Subjectivism, non-cognitivism, and error theory are the only forms of anti-realism: If there are no objective values, this must be either because ethical statements are subjective claims (as subjectivists maintain), or because they are not genuine claims at all (as non-cognitivists maintain), or because they are mistaken objective claims. The only alternative is for ethical statements to be correct objective claims, which entails moral realism.

Another way of categorizing meta-ethical theories distinguishes between monistic theories (in which there is one true, or at least one highest, good) and pluralistic theories.

Value pluralism contends that there are two or more genuine values, knowable as such, yet incommensurable, so that any prioritization of these values is either non-cognitive or subjective. A value pluralist might, for example, contend that both the life of a nun and that of a mother realize genuine values (in an objective and cognitivist sense), yet there is no purely rational measure of which is preferable. See Isaiah Berlin.

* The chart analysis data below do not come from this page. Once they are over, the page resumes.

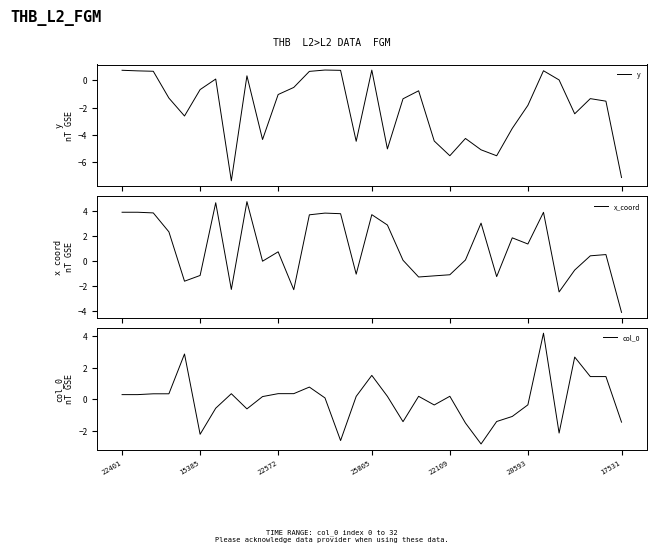

How many data points does each series have?

33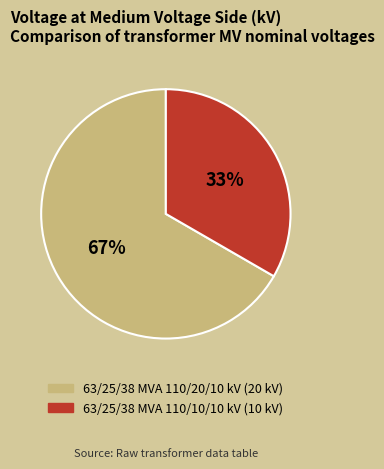

What is the majority slice?

63/25/38 MVA 110/20/10 kV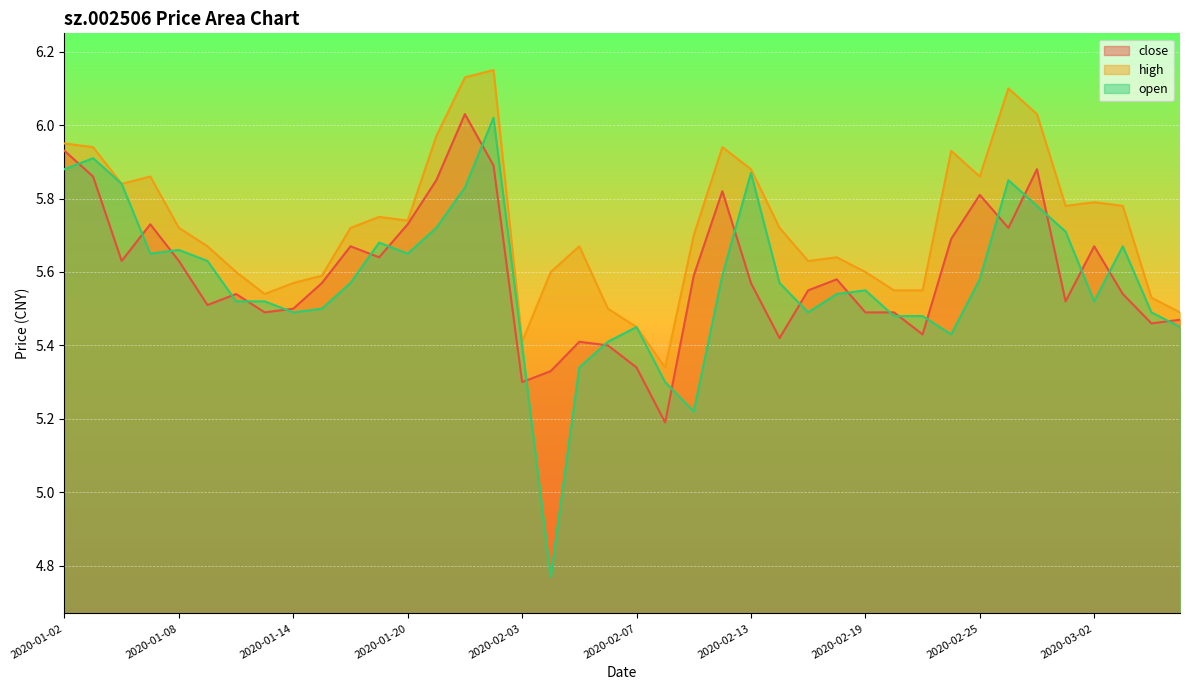

After their last crossing, which series has the higher values: open or close?

close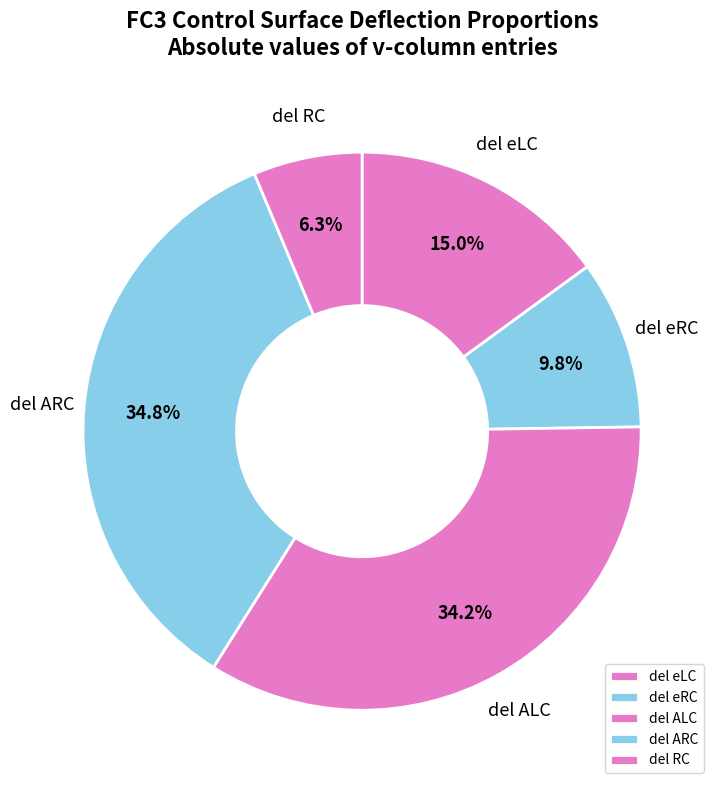

What percentage is the del ALC slice, to the nearest percent?

34%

Some think that in the 20th and 21st centuries meta-ethics has come to replace normative ethics as the more prevalent pursuit among academic philosophers. This is supposed to have occurred simultaneously with an overall decline in belief in moral absolutes in most popular cultures as well as a greater interest in process and categorization as opposed to the identification and application of norms, both in academia and in global society generally.